_SHORT EXERCISE_:
Copy every line of the listing below verbatim, changing nothing.

— Begin PROVIDED MATERIAL —

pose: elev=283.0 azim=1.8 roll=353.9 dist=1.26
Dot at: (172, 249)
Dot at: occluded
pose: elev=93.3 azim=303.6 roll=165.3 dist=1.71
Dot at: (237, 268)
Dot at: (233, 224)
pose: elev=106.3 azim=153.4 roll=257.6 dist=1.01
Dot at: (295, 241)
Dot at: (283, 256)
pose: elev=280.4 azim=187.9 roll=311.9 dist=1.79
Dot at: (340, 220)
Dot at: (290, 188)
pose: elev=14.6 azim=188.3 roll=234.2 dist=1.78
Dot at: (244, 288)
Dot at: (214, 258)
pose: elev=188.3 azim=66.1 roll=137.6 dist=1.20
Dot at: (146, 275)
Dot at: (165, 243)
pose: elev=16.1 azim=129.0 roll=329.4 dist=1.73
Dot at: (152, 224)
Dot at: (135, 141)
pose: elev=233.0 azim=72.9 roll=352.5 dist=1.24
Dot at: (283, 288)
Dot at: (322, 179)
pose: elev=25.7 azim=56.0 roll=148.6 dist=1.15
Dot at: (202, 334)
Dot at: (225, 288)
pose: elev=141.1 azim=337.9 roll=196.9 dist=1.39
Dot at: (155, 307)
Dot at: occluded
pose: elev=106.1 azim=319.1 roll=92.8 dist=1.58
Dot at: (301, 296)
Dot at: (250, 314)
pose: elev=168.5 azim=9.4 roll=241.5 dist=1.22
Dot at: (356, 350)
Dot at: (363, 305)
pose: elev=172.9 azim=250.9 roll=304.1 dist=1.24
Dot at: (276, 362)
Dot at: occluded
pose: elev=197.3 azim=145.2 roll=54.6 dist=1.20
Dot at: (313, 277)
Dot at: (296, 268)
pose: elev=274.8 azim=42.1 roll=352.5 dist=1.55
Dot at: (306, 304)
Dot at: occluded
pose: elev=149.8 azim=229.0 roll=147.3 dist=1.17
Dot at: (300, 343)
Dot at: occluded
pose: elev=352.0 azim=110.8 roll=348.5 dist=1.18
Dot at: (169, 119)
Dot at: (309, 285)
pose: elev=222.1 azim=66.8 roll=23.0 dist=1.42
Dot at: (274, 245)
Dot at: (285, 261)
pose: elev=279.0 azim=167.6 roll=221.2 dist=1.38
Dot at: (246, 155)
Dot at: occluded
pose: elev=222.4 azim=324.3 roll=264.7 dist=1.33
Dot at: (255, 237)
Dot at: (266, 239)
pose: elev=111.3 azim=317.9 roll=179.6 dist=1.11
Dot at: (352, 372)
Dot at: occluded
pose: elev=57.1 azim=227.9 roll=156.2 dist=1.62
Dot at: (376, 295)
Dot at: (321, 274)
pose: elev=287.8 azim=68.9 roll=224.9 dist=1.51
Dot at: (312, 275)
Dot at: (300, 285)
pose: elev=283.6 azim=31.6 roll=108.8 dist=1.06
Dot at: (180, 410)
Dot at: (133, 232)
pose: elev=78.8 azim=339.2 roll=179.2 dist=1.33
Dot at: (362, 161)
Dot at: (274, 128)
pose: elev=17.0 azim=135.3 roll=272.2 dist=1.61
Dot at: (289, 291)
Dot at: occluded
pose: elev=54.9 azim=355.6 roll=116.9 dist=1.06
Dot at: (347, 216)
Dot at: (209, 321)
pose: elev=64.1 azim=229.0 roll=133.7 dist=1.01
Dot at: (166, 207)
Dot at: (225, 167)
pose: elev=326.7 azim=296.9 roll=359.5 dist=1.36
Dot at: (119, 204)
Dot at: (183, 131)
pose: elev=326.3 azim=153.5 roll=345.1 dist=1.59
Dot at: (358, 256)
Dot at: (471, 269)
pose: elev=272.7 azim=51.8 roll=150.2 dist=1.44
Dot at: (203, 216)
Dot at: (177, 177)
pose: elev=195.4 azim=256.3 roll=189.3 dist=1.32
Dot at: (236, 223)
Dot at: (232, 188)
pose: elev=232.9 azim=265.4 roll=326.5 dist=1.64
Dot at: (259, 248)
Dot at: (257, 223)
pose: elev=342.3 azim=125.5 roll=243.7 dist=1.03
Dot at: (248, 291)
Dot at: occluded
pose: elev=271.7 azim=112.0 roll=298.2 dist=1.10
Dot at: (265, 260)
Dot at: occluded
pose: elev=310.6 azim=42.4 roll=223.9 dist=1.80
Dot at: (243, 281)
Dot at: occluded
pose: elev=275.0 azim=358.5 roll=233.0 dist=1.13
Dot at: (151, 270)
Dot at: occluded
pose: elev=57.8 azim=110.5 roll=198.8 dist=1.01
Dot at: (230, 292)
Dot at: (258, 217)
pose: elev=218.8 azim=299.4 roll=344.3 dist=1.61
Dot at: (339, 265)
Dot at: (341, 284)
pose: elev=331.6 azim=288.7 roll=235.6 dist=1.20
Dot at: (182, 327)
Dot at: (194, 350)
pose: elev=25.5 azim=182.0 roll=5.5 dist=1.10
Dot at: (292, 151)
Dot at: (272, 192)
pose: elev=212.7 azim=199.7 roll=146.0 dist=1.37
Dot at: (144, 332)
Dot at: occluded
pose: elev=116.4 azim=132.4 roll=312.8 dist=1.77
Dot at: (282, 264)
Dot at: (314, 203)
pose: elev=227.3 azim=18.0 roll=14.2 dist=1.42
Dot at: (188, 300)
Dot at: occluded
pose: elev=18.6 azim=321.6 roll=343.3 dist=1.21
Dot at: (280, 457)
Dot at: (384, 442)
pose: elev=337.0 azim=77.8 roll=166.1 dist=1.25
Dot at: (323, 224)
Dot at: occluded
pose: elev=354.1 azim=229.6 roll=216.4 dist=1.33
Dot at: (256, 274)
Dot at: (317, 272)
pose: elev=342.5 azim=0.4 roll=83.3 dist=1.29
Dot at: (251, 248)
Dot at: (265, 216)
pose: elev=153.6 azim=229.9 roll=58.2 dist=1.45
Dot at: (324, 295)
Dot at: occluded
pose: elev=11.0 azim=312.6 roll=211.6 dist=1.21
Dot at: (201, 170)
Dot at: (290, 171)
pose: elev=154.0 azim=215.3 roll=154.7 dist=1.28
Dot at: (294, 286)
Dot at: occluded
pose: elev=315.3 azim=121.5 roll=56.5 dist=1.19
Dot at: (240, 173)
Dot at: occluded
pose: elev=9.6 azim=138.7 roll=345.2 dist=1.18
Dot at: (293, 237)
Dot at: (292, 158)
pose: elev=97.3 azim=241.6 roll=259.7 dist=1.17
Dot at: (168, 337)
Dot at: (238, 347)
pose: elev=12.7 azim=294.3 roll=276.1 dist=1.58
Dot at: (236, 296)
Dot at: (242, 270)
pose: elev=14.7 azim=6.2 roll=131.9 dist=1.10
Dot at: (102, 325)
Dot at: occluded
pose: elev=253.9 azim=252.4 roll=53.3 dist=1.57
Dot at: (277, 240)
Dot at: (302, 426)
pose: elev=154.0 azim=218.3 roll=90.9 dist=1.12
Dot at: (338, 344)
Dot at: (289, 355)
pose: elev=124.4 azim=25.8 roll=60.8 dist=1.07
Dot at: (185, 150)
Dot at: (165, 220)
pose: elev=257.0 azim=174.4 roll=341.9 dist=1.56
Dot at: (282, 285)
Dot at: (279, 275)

— End PROVIDED MATERIAL —

_OUTPUT_:
pose: elev=283.0 azim=1.8 roll=353.9 dist=1.26
Dot at: (172, 249)
Dot at: occluded
pose: elev=93.3 azim=303.6 roll=165.3 dist=1.71
Dot at: (237, 268)
Dot at: (233, 224)
pose: elev=106.3 azim=153.4 roll=257.6 dist=1.01
Dot at: (295, 241)
Dot at: (283, 256)
pose: elev=280.4 azim=187.9 roll=311.9 dist=1.79
Dot at: (340, 220)
Dot at: (290, 188)
pose: elev=14.6 azim=188.3 roll=234.2 dist=1.78
Dot at: (244, 288)
Dot at: (214, 258)
pose: elev=188.3 azim=66.1 roll=137.6 dist=1.20
Dot at: (146, 275)
Dot at: (165, 243)
pose: elev=16.1 azim=129.0 roll=329.4 dist=1.73
Dot at: (152, 224)
Dot at: (135, 141)
pose: elev=233.0 azim=72.9 roll=352.5 dist=1.24
Dot at: (283, 288)
Dot at: (322, 179)
pose: elev=25.7 azim=56.0 roll=148.6 dist=1.15
Dot at: (202, 334)
Dot at: (225, 288)
pose: elev=141.1 azim=337.9 roll=196.9 dist=1.39
Dot at: (155, 307)
Dot at: occluded
pose: elev=106.1 azim=319.1 roll=92.8 dist=1.58
Dot at: (301, 296)
Dot at: (250, 314)
pose: elev=168.5 azim=9.4 roll=241.5 dist=1.22
Dot at: (356, 350)
Dot at: (363, 305)
pose: elev=172.9 azim=250.9 roll=304.1 dist=1.24
Dot at: (276, 362)
Dot at: occluded
pose: elev=197.3 azim=145.2 roll=54.6 dist=1.20
Dot at: (313, 277)
Dot at: (296, 268)
pose: elev=274.8 azim=42.1 roll=352.5 dist=1.55
Dot at: (306, 304)
Dot at: occluded
pose: elev=149.8 azim=229.0 roll=147.3 dist=1.17
Dot at: (300, 343)
Dot at: occluded
pose: elev=352.0 azim=110.8 roll=348.5 dist=1.18
Dot at: (169, 119)
Dot at: (309, 285)
pose: elev=222.1 azim=66.8 roll=23.0 dist=1.42
Dot at: (274, 245)
Dot at: (285, 261)
pose: elev=279.0 azim=167.6 roll=221.2 dist=1.38
Dot at: (246, 155)
Dot at: occluded
pose: elev=222.4 azim=324.3 roll=264.7 dist=1.33
Dot at: (255, 237)
Dot at: (266, 239)
pose: elev=111.3 azim=317.9 roll=179.6 dist=1.11
Dot at: (352, 372)
Dot at: occluded
pose: elev=57.1 azim=227.9 roll=156.2 dist=1.62
Dot at: (376, 295)
Dot at: (321, 274)
pose: elev=287.8 azim=68.9 roll=224.9 dist=1.51
Dot at: (312, 275)
Dot at: (300, 285)
pose: elev=283.6 azim=31.6 roll=108.8 dist=1.06
Dot at: (180, 410)
Dot at: (133, 232)
pose: elev=78.8 azim=339.2 roll=179.2 dist=1.33
Dot at: (362, 161)
Dot at: (274, 128)
pose: elev=17.0 azim=135.3 roll=272.2 dist=1.61
Dot at: (289, 291)
Dot at: occluded
pose: elev=54.9 azim=355.6 roll=116.9 dist=1.06
Dot at: (347, 216)
Dot at: (209, 321)
pose: elev=64.1 azim=229.0 roll=133.7 dist=1.01
Dot at: (166, 207)
Dot at: (225, 167)
pose: elev=326.7 azim=296.9 roll=359.5 dist=1.36
Dot at: (119, 204)
Dot at: (183, 131)
pose: elev=326.3 azim=153.5 roll=345.1 dist=1.59
Dot at: (358, 256)
Dot at: (471, 269)
pose: elev=272.7 azim=51.8 roll=150.2 dist=1.44
Dot at: (203, 216)
Dot at: (177, 177)
pose: elev=195.4 azim=256.3 roll=189.3 dist=1.32
Dot at: (236, 223)
Dot at: (232, 188)
pose: elev=232.9 azim=265.4 roll=326.5 dist=1.64
Dot at: (259, 248)
Dot at: (257, 223)
pose: elev=342.3 azim=125.5 roll=243.7 dist=1.03
Dot at: (248, 291)
Dot at: occluded
pose: elev=271.7 azim=112.0 roll=298.2 dist=1.10
Dot at: (265, 260)
Dot at: occluded
pose: elev=310.6 azim=42.4 roll=223.9 dist=1.80
Dot at: (243, 281)
Dot at: occluded
pose: elev=275.0 azim=358.5 roll=233.0 dist=1.13
Dot at: (151, 270)
Dot at: occluded
pose: elev=57.8 azim=110.5 roll=198.8 dist=1.01
Dot at: (230, 292)
Dot at: (258, 217)
pose: elev=218.8 azim=299.4 roll=344.3 dist=1.61
Dot at: (339, 265)
Dot at: (341, 284)
pose: elev=331.6 azim=288.7 roll=235.6 dist=1.20
Dot at: (182, 327)
Dot at: (194, 350)
pose: elev=25.5 azim=182.0 roll=5.5 dist=1.10
Dot at: (292, 151)
Dot at: (272, 192)
pose: elev=212.7 azim=199.7 roll=146.0 dist=1.37
Dot at: (144, 332)
Dot at: occluded
pose: elev=116.4 azim=132.4 roll=312.8 dist=1.77
Dot at: (282, 264)
Dot at: (314, 203)
pose: elev=227.3 azim=18.0 roll=14.2 dist=1.42
Dot at: (188, 300)
Dot at: occluded
pose: elev=18.6 azim=321.6 roll=343.3 dist=1.21
Dot at: (280, 457)
Dot at: (384, 442)
pose: elev=337.0 azim=77.8 roll=166.1 dist=1.25
Dot at: (323, 224)
Dot at: occluded
pose: elev=354.1 azim=229.6 roll=216.4 dist=1.33
Dot at: (256, 274)
Dot at: (317, 272)
pose: elev=342.5 azim=0.4 roll=83.3 dist=1.29
Dot at: (251, 248)
Dot at: (265, 216)
pose: elev=153.6 azim=229.9 roll=58.2 dist=1.45
Dot at: (324, 295)
Dot at: occluded
pose: elev=11.0 azim=312.6 roll=211.6 dist=1.21
Dot at: (201, 170)
Dot at: (290, 171)
pose: elev=154.0 azim=215.3 roll=154.7 dist=1.28
Dot at: (294, 286)
Dot at: occluded
pose: elev=315.3 azim=121.5 roll=56.5 dist=1.19
Dot at: (240, 173)
Dot at: occluded
pose: elev=9.6 azim=138.7 roll=345.2 dist=1.18
Dot at: (293, 237)
Dot at: (292, 158)
pose: elev=97.3 azim=241.6 roll=259.7 dist=1.17
Dot at: (168, 337)
Dot at: (238, 347)
pose: elev=12.7 azim=294.3 roll=276.1 dist=1.58
Dot at: (236, 296)
Dot at: (242, 270)
pose: elev=14.7 azim=6.2 roll=131.9 dist=1.10
Dot at: (102, 325)
Dot at: occluded
pose: elev=253.9 azim=252.4 roll=53.3 dist=1.57
Dot at: (277, 240)
Dot at: (302, 426)
pose: elev=154.0 azim=218.3 roll=90.9 dist=1.12
Dot at: (338, 344)
Dot at: (289, 355)
pose: elev=124.4 azim=25.8 roll=60.8 dist=1.07
Dot at: (185, 150)
Dot at: (165, 220)
pose: elev=257.0 azim=174.4 roll=341.9 dist=1.56
Dot at: (282, 285)
Dot at: (279, 275)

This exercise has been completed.